General information
- Location: Nizhnyaya Tura, Sverdlovsk Oblast, Russia
- Coordinates: 58°37′57″N 59°49′42″E﻿ / ﻿58.63250°N 59.82833°E
- Platforms: 2
- Tracks: 3

Construction
- Parking: yes

Other information
- Station code: 773601

History
- Opened: 1906
- Electrified: 1935

Location

= Nizhnyaya Tura railway station =

Railway station

Nizhnyaya Tura railway station (станция Нижняя Тура) is a railway station located in Nizhnyaya Tura, Sverdlovsk Oblast, Russia. It is part of the Sverdlovsk Railway, on the main line that connects Cheryomukhovo railway station and Goroblagodatskaya railway station.

The passenger-and-freight station is one of three to serve the town, along with Mir and GRES. It forms the terminus of the Nizhneturinsk branch line, which separates from the main line at Vyya railway station.

The station is in the western part of Nizhnyaya Tura.

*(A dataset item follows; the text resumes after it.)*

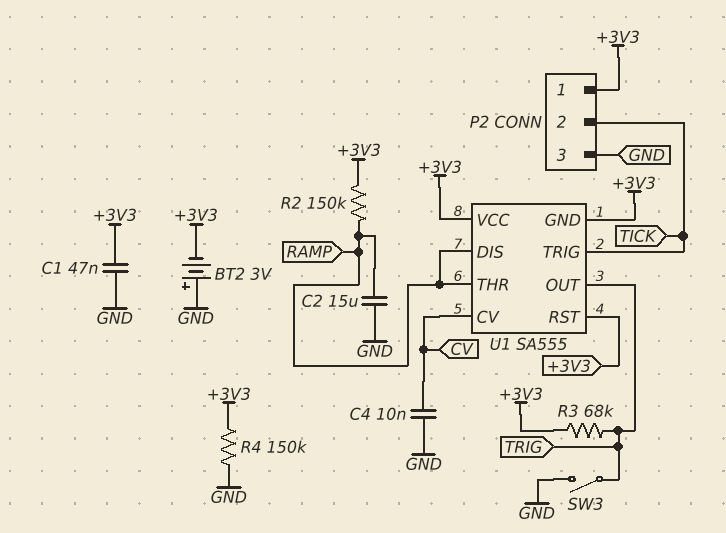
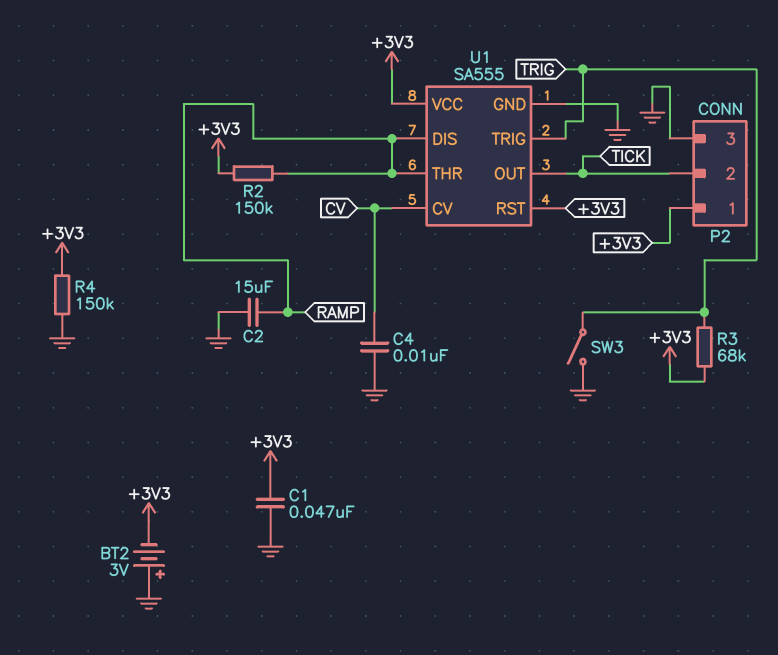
U1 pin GND: +3V3 -> GND
U1 pin OUT: TRIG -> TICK
U1 pin TRIG: TICK -> TRIG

It has a stone two-storey building with a large waiting room built in the constructivist style in the middle of the 20th century. There are several outbuildings, including an early-20th century water tower. Roads link the station to industrial enterprises in the city. The station was opened in 1906, to link the Nizhneturinsky Nikolaev Arms Works to the line at Vyya.

The station serves commuter and freight traffic, with Elektrichka trains between Nizhny Tagil railway station and Verkhoturye railway station, and those between Nizhny Tagil and Serov railway station, stopping here.